Leave out the pictures and retype everything else in the records below exactly.

GIVEN DATA:

###

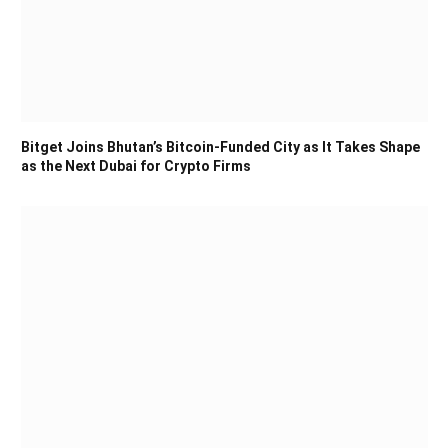
Bitget Joins Bhutan’s Bitcoin-Funded City as It Takes Shape
as the Next Dubai for Crypto Firms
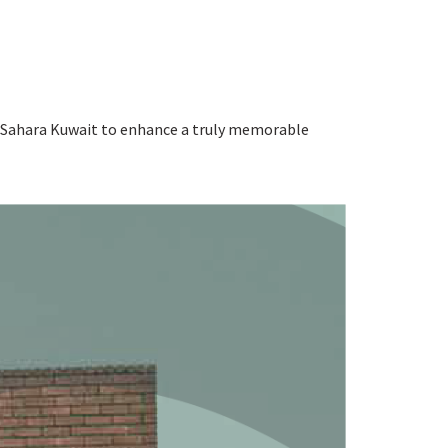
 at Sahara Kuwait to enhance a truly memorable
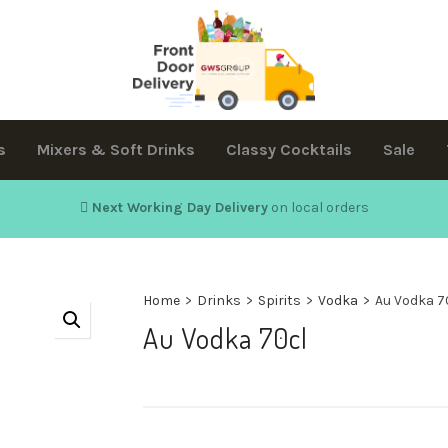
s
Mixers & Soft Drinks
Classy Cocktails
Sale
Next Working Day Delivery
on local orders
Home
>
Drinks
>
Spirits
>
Vodka
>
Au Vodka 7
Au Vodka 70cl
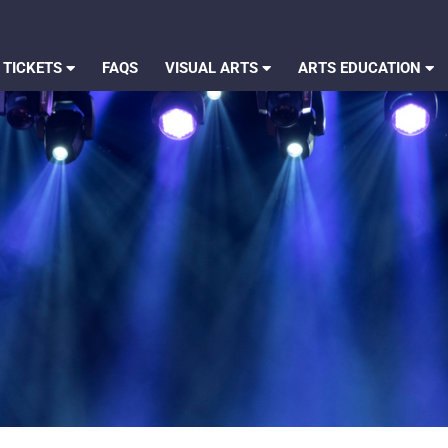
 TICKETS
FAQS
VISUAL ARTS
ARTS EDUCATION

###

EXPECTED OUTPUT:
Bitget Joins Bhutan’s Bitcoin-Funded City as It Takes Shape
as the Next Dubai for Crypto Firms
 at Sahara Kuwait to enhance a truly memorable
s
Mixers & Soft Drinks
Classy Cocktails
Sale
Next Working Day Delivery
on local orders
Home
>
Drinks
>
Spirits
>
Vodka
>
Au Vodka 7
Au Vodka 70cl
 TICKETS
FAQS
VISUAL ARTS
ARTS EDUCATION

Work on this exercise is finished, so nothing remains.